Years later she had a minor accident with her daughter in the car. She had a concussion, but nothing too terrible happened. The daughter was trying to gather herself. Her seat belt had burned her chest. And the mother looked very seriously, nearly angrily, at her daughter. "Don't you dare start praying," she said. Her daughter started crying. And her mother kept saying it louder and louder. "DON'T YOU DARE START PRAYING!"

And the little girl, out of fear, ran out of the car. Her mother continued to call after her, but after a while it faded. In their small town she found her father's mother's home easily. She was crying, she was a little bruised and the seat belt burn was getting sticky and a little bloody. She'd heard thunder. Her teacher said not to be outside if you heard thunder. You could be struck by lighting.

She walked inside without knocking, she was too scared to wait. She heard voices from inside the kitchen. Oma was on the floor and two police men were standing over her, smoking and laughing. "Keine rauchen, bitte" she said. Her grandmother would have been proud. Of course, the policemen didn't understand. Instead they laughed more, as if she had contributed to an existing joke--an inside joke. "Don't you dare start praying." she said in a voice so hateful and mature that they looked at the six year-old bewildered. They left, unsure what her words had meant. But she knew. She knew those words meant leave. Leave now.

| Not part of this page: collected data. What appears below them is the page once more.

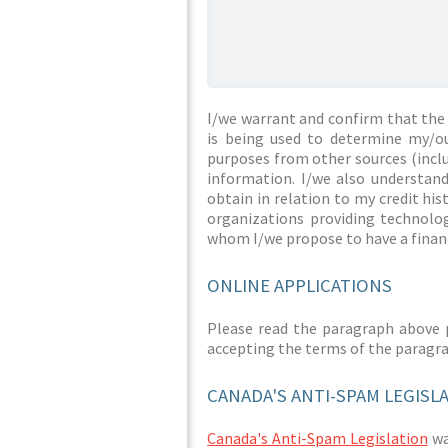
I/we warrant and confirm that the 
is being used to determine my/ou
purposes from other sources (inclu
information. I/we also understan
obtain in relation to my credit hi
organizations providing technolog
whom I/we propose to have a financ
ONLINE APPLICATIONS
Please read the paragraph above 
accepting the terms of the paragr
CANADA'S ANTI-SPAM LEGISL
Canada's Anti-Spam Legislation
was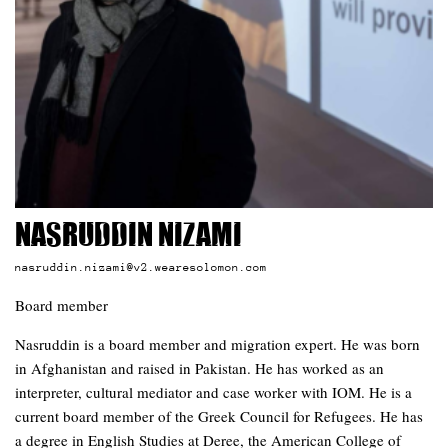
Nasruddin Nizami
nasruddin.nizami@v2.wearesolomon.com
Board member
Nasruddin is a board member and migration expert. He was born
in Afghanistan and raised in Pakistan. He has worked as an
interpreter, cultural mediator and case worker with IOM. He is a
current board member of the Greek Council for Refugees. He has
a degree in English Studies at Deree, the American College of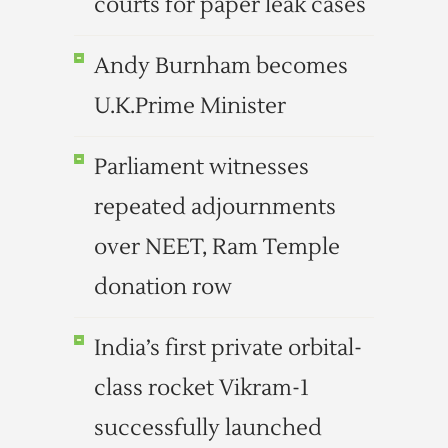
courts for paper leak cases
Andy Burnham becomes
U.K.Prime Minister
Parliament witnesses
repeated adjournments
over NEET, Ram Temple
donation row
India’s first private orbital-
class rocket Vikram-1
successfully launched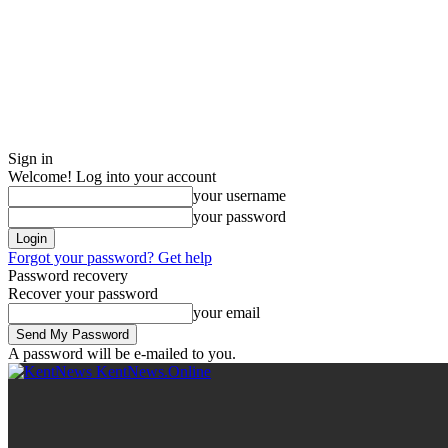
Sign in
Welcome! Log into your account
your username
your password
Forgot your password? Get help
Password recovery
Recover your password
your email
A password will be e-mailed to you.
KentNews.Online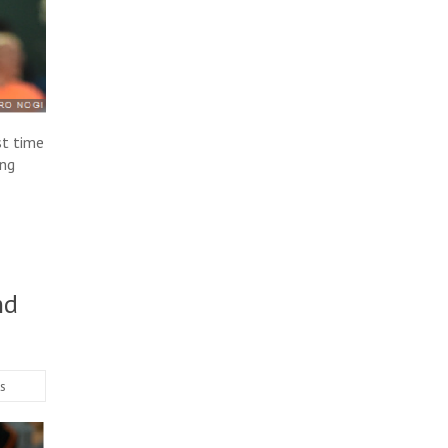
st time
ing
nd
s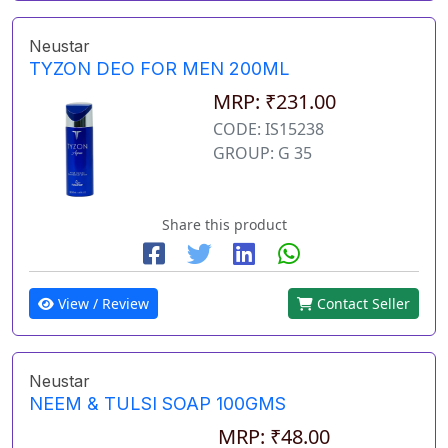
Neustar
TYZON DEO FOR MEN 200ML
MRP: ₹231.00
CODE: IS15238
GROUP: G 35
Share this product
View / Review
Contact Seller
Neustar
NEEM & TULSI SOAP 100GMS
MRP: ₹48.00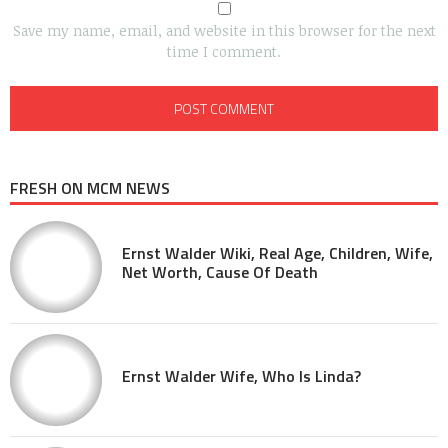
Save my name, email, and website in this browser for the next
time I comment.
FRESH ON MCM NEWS
Ernst Walder Wiki, Real Age, Children, Wife,
Net Worth, Cause Of Death
Ernst Walder Wife, Who Is Linda?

About twenty-five years later, that little girl took her daughter to her estranged mother's funeral. The daughter had never met her grandmother. Her mother hadn't spoken to the crazy woman but four times since that day. First, on the day of her wedding. Second, on the day Haley was born. Third, when her father died. Fourth, at her deathbed. They had an average kind of funeral, with the expected performance of archaic and barbaric rituals. But then the crazy grandma sat up in her casket and laughed. She laughed and laughed as if she needed no breath for it. She pointed at the mother and screeched. She started screaming as if she were terrified and couldn't move her legs to leave. The mother put her face in her hands. The already tearful mother cried harder. Why is she doing this to me? The rest of the mourners tried to comfort her. "She's in heaven now," "God takes them when they're ready," "She's at peace now."

But Haley saw something the others didn't. She saw her mother's eyes behind her long, thin fingers. Her mother saw, heard, felt what wasn't there. Only Haley sensed it. She knew what her mother had always said to get her attention and tell her it was time to leave. "Mommy. Don't you dare start praying." Her voice contained the same hard quality that her mother and crazy grandmother had when they spoke those words. There was evil in it. But her mother looked at her seriously. It was Haley's first time speaking those words, but they felt comfortable and right in her mouth. They belonged to her genetics.

The people trying to comfort her mother gasped. The cursed, they cried, they tried to touch Haley and convince her of God's presence. Haley would have none of that. With her mother's attention, she spoke the words again. "Don't. You. Dare. Start. Praying." Her mother nodded at her baby's words. She stood, took her daughter's hand, and they walked away together, whispering those words. They ignored the words of their audience. The continuous string of gasps. Those people just wanted to help, but they would never again accept help from anyone but one another.